Our client, a market leading music entertainment business, wanted help to know which tracks to present to its listeners, to ensure the maximum engagement.
With so many tracks to choose from, there are several factors that come into play, such as:
- How popular the artist is with the audience, and how is that popularity trending?
- Internal music experts’ judgement on how popular a particular track will be
- Previous record sales
To aid our data science team we had qualitative and quantitative data made available in the form of surveys, and real listener opinions recorded on an app.
The survey data was rich, and gave a real insight into what people think about a track, but it’s expensive, and often not collected frequently enough to give the information needed to be able to act on, when tastes are changing so quickly.

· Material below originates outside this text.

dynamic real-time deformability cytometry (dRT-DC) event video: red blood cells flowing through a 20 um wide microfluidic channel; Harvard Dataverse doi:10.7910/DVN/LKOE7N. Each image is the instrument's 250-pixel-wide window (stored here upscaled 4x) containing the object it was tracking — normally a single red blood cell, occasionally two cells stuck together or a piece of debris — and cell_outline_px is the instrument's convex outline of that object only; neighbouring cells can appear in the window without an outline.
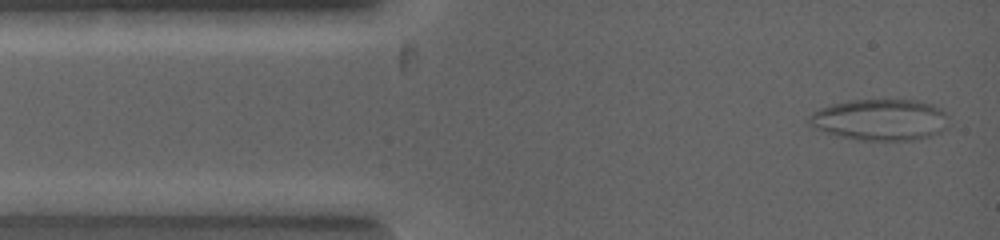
{"species": "common noctule bat (a hibernating species)", "species_latin": "Nyctalus noctula", "temperature_condition": "warm", "stored_images_in_passage": 4, "segment_of_instrument_passage": [1, 2], "camera_frame_rate_fps": 5000, "um_per_image_px": 0.085, "animal": {"sex": "female", "body_mass_g": 19.0, "forearm_length_mm": 53.3}, "frame": {"image": 1, "passage_image": 1, "time_ms": 0.0, "image_size_px": [1000, 240], "cell_outline_px": [[952, 124], [948, 128], [932, 136], [912, 140], [860, 140], [836, 136], [812, 128], [808, 124], [808, 116], [812, 112], [820, 108], [832, 104], [852, 100], [912, 100], [932, 104], [944, 112], [948, 116]], "centroid_in_image_um": [74.82, 10.19], "position_along_channel_um": 10.2, "area_um2": 34.1}}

The quantitative data came in the form of an online music app, where users’ real actions can be measured and, with statistical modelling, be used to predict the outcomes of the survey. The benefits of this are:
- The ranking can be updated much more frequently to make the most of up-to-date listener behaviour
- Tracking the ranking over a short period of time, you can see whether a track is becoming more or less popular, thus helping discover rising and falling stars.
- The deliverable for our music broadcasting client has been an ongoing predictive algorithm, that spots every week trends in terms of which of some 300 tracks are becoming more or less popular.
This is then used by the D.J.s to help guide their selections, bring on new artists, and start to lay off those at the top as soon as the audience interest is starting to flag.
In this fictitious example, the current Taylor Swift track is one of the most popular (ranked number 3) but people are starting to turn it off – it could be time to give Louis Tomlinson a bit more air time?